With an abundant coastline, seafood is available to us in KZN throughout most of the year.  Most of us who live in KZN eat seafood, and some of us even engage is casual fishing for our own pleasure and to enjoy the day’s catch as a family meal. This is one of the things that makes life on the coast special, however most of us don’t give too much thought to how it is that we are fortunate enough to be able to enjoy seafood, like mussels, at any time we like.

With vast stretches of coastline, KwaZulu-Natal’s ocean is a valuable resource in terms of providing not only recreational opportunities for people, but also a means of making a living, and rock mussels are an extremely important asset. Historically, the conservation of mussel beds relied on two factors; the sale of permits to fishermen and the limiting of daily quotas, however, it turned out that this was not enough to protect the mussel population. In the 1980s their role as an integral part of the marine ecosystem became tenuous with the near-desolation of several mussel beds along our coast.

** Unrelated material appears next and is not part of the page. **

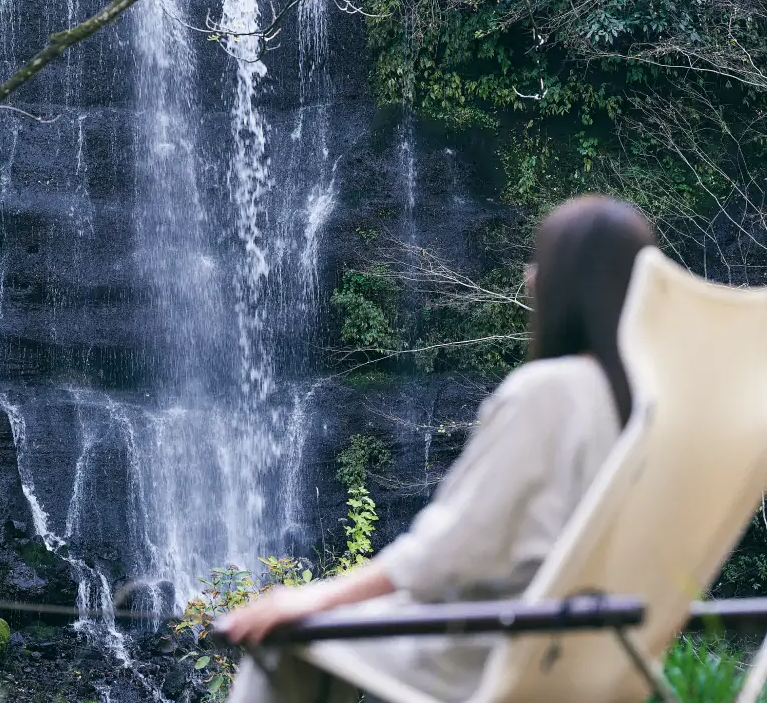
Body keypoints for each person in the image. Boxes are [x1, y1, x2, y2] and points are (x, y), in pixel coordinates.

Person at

Fortunately, this justified the decision for a targeted protection initiative in order to start the recovery process, and especially so in Umdloti. In 1998 and after consultation with Umdloti residents, a designated area was indefinitely closed-off for the fishing and collection of several species of marine life including mussels, rock lobsters and certain crabs. Since this happened The Oceanographic Research Institute has been monitoring, tracking and recording the recovery of these mussel beds, and today the mussel population on the monitored reefs has more than doubled in size.